AIM OF THE TASK: Output exactly the lines from the one containing "left back paw: (1481, 1319)" to the last line of the material, inclusive, and nothing more.

- Opening Delimiter -

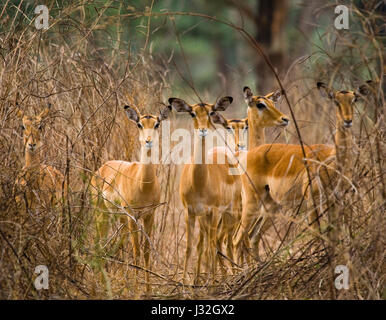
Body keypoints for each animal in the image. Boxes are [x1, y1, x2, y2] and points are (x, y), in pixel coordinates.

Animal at [91, 104, 170, 292]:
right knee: (100, 240)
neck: (143, 183)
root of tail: (102, 167)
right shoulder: (133, 216)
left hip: (120, 218)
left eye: (157, 124)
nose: (148, 140)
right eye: (139, 124)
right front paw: (135, 287)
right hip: (102, 213)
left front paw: (147, 289)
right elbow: (136, 251)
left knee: (117, 242)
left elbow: (146, 251)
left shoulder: (149, 215)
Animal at [232, 81, 370, 262]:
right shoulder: (312, 202)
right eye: (336, 101)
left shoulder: (335, 201)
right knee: (237, 239)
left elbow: (334, 234)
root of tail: (249, 153)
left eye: (354, 100)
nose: (348, 121)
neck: (331, 159)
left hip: (272, 206)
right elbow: (318, 234)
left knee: (252, 236)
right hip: (252, 203)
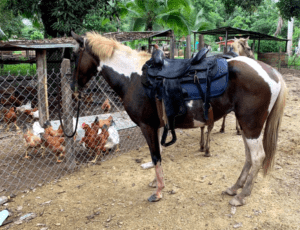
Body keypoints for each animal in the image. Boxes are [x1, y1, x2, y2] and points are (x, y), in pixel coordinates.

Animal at [71, 31, 288, 206]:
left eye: (73, 56)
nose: (73, 89)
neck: (132, 77)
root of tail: (272, 73)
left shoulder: (147, 126)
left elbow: (155, 155)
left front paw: (158, 192)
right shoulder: (158, 125)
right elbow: (158, 154)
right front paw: (155, 182)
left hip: (251, 125)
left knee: (258, 156)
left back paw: (241, 196)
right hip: (247, 126)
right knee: (249, 157)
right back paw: (234, 188)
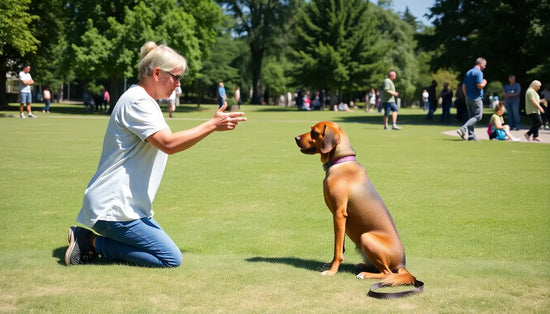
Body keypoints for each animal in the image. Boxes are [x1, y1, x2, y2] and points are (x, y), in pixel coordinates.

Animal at [296, 121, 424, 298]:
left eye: (314, 132)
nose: (296, 138)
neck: (340, 161)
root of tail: (402, 264)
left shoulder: (339, 214)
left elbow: (338, 250)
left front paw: (332, 271)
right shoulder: (339, 218)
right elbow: (339, 246)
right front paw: (330, 265)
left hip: (367, 237)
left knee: (387, 273)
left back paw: (365, 274)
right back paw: (363, 265)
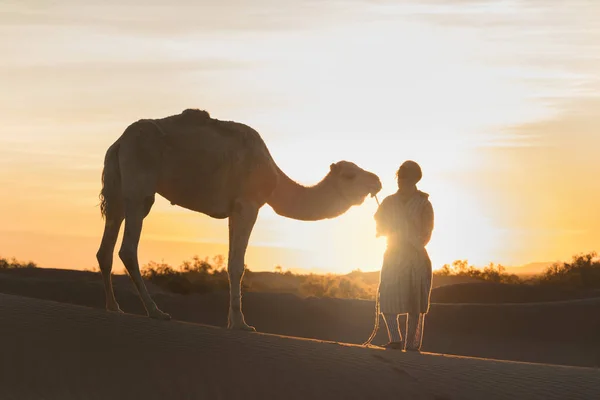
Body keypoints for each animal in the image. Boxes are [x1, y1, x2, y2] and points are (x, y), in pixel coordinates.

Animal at [96, 109, 382, 332]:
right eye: (350, 175)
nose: (377, 180)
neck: (275, 181)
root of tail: (119, 143)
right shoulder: (248, 204)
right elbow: (237, 265)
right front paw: (241, 324)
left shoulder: (234, 209)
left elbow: (231, 261)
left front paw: (232, 321)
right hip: (140, 184)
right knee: (128, 248)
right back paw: (155, 311)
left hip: (117, 188)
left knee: (106, 247)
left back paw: (114, 307)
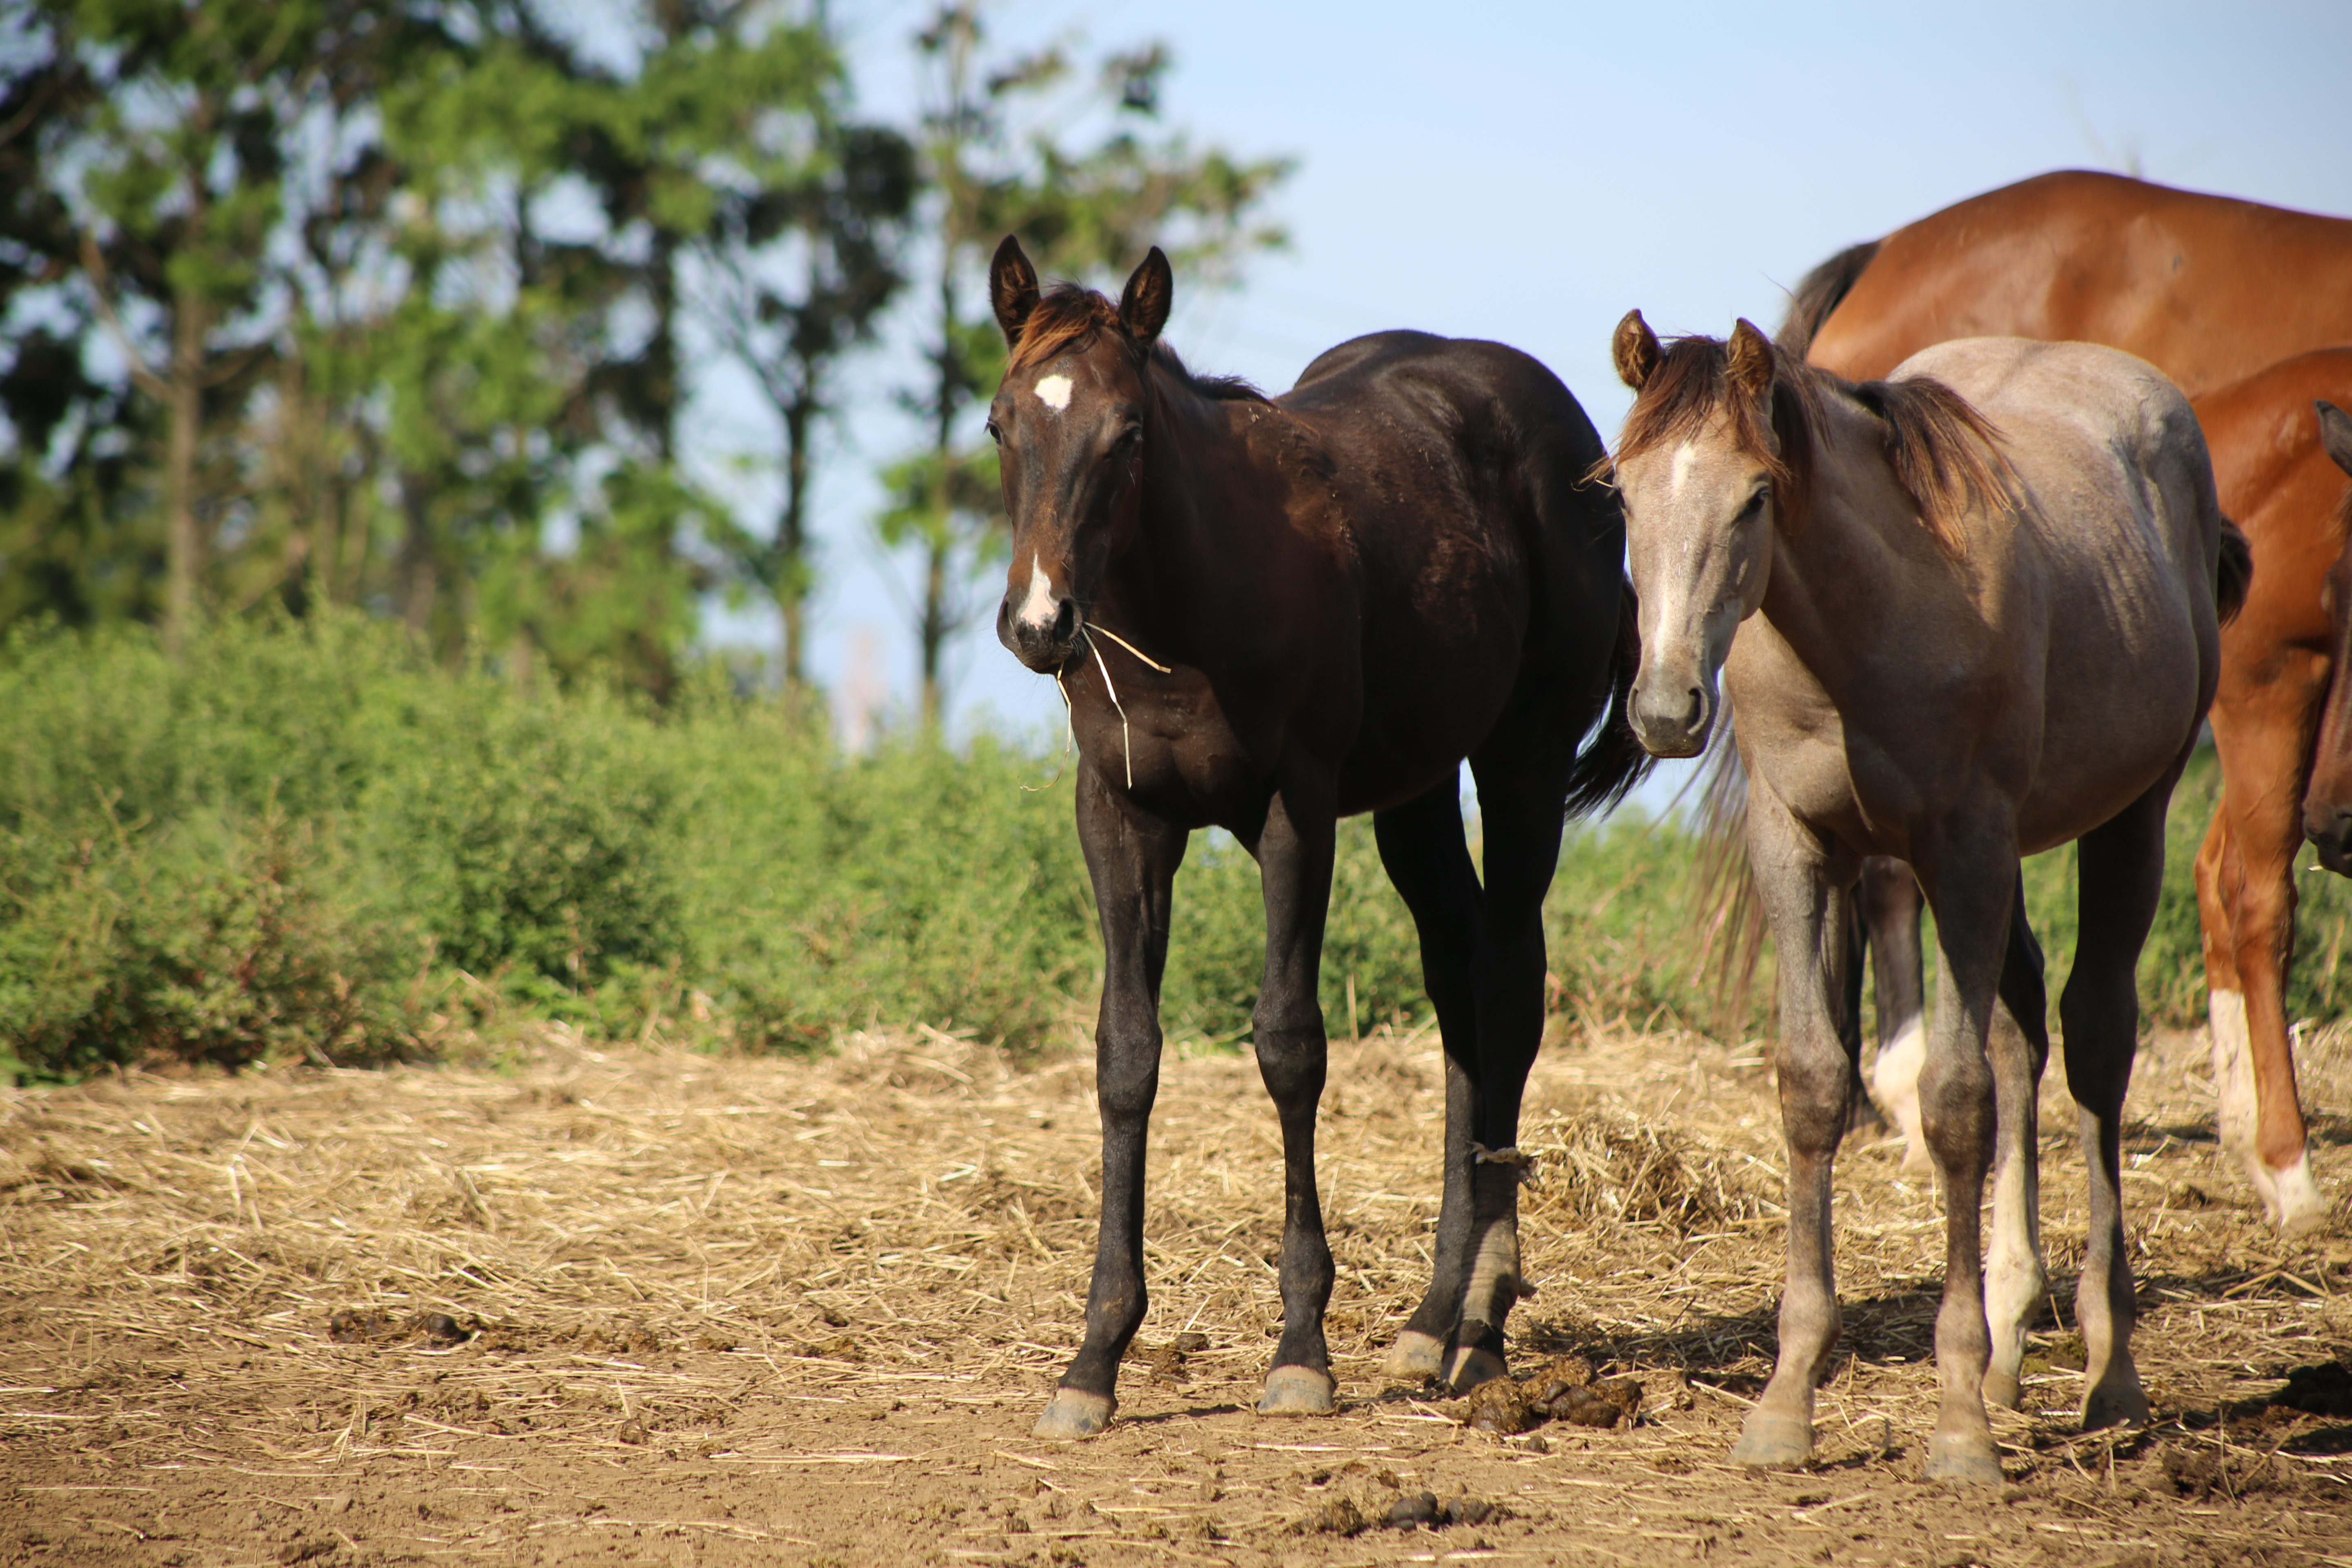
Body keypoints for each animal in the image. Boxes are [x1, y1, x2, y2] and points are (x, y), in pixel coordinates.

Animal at [983, 240, 1646, 1439]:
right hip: (1415, 793)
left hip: (1519, 763)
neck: (1187, 606)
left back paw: (1481, 1319)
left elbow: (1290, 1046)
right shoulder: (1120, 816)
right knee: (1460, 988)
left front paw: (1300, 1346)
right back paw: (1435, 1317)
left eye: (1129, 432)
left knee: (1509, 987)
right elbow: (1125, 1056)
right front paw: (1094, 1357)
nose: (1039, 623)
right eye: (1000, 423)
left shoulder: (1294, 807)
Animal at [1618, 319, 2239, 1486]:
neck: (1863, 631)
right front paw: (1786, 1400)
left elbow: (1954, 1107)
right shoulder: (1798, 846)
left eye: (1755, 497)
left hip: (2129, 811)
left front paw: (1955, 1423)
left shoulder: (1965, 846)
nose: (1666, 707)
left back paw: (2106, 1371)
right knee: (2019, 1033)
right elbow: (1815, 1085)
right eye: (1622, 494)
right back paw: (2007, 1342)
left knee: (2092, 1046)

- Closing Delimiter -

EXERCISE ANSWER:
left back paw: (1481, 1319)
left elbow: (1290, 1046)
right shoulder: (1120, 816)
right knee: (1460, 988)
left front paw: (1300, 1346)
right back paw: (1435, 1317)
left eye: (1129, 432)
left knee: (1509, 987)
right elbow: (1125, 1056)
right front paw: (1094, 1357)
nose: (1039, 623)
right eye: (1000, 423)
left shoulder: (1294, 807)
Animal at [1618, 319, 2239, 1486]:
neck: (1863, 631)
right front paw: (1786, 1400)
left elbow: (1954, 1107)
right shoulder: (1798, 846)
left eye: (1755, 497)
left hip: (2129, 811)
left front paw: (1955, 1423)
left shoulder: (1965, 846)
nose: (1666, 707)
left back paw: (2106, 1371)
right knee: (2019, 1033)
right elbow: (1815, 1085)
right eye: (1622, 494)
right back paw: (2007, 1342)
left knee: (2092, 1046)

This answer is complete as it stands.